We hope that other countries will accede to the Treaty and will take part in this very exciting international scientific co-operation. We were interested in the right reverend Prelate's exegesis of the "compelling scientific purpose". Of course, this is not a precise phrase; but I think the strength of the Antarctic Treaty is the spirit in which the Agreed Measures are carried out. To make them too rigid would, I think, have endangered them. I do not think anyone can fail to notice the contrast between what takes place under this Bill and events in other parts of the world. This will enable the United Kingdom to continue to play its full part in the protection of Antarctic flora and fauna. It makes subject to our own law British observers and exchange scientists; and that is as it should be.

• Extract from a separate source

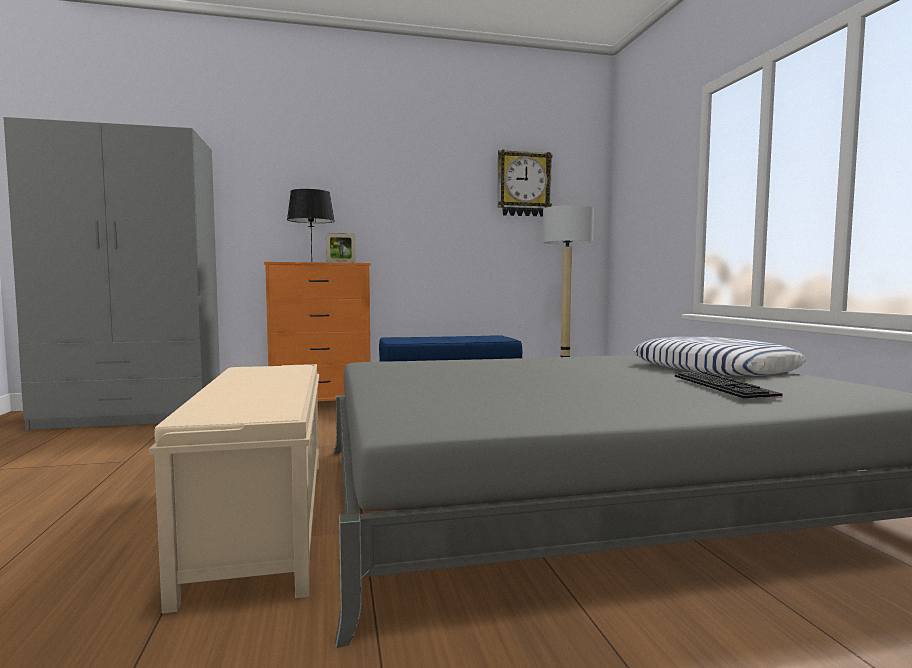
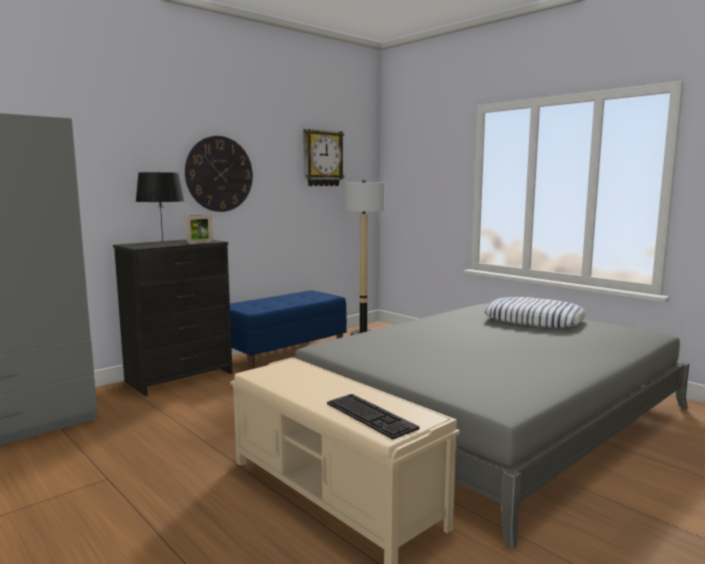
camera: 30 degrees left, 5 degrees up
orange dresser [264,262,371,401] -> black dresser [113,240,233,396]
keyboard [675,372,782,398] -> keyboard moved to [327,394,420,439]
none -> wall clock [185,136,253,212]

It is worth while to recall, very briefly, the developments when explorers like Scott and my father first went to the Antarctic. They went for two reasons, perhaps three: there was some element of personal glory, certainly the glory of their country and there were scientific reasons. I do not think the glory of their work, or the glory that will come, has been diminished by the fact that we are now continuing these affairs on a more international basis. We accept this development. But there has always been in British Antarctic exploration—as indeed in our exploration in all parts of the world—a strong scientific purpose. The great Royal Navy expeditions—like those of Ross and Captain Scott and since—have always had this strong scientific purpose. So, whatever the heroic side, there was the disinterested pursuit of knowledge for mankind.

This will continue. The British Antarctic Survey will continue to do their work. We should certainly pay tribute to those who, like the right reverend Prelate, play a part. There will still be opportunities, both for scientists and for those who wish for adventure; and, in an age when so many people think adventure has gone, it is interesting to note that probably more expeditions are going out from the Royal Geographical Society than ever before in the history of this country. They have certain advantages. An R.A.F. expedition has just come back from the Canadian Arctic where, in two months, in territory where I had originally been, they did twenty times as much work as we were able to do in 15 months. It only remains for me to congratulate the right reverend Prelate on the elegant way in which he has piloted this Bill through, and also Sir Clive Bossom who did the same in the other place.

On Question, Bill read 3a, and passed.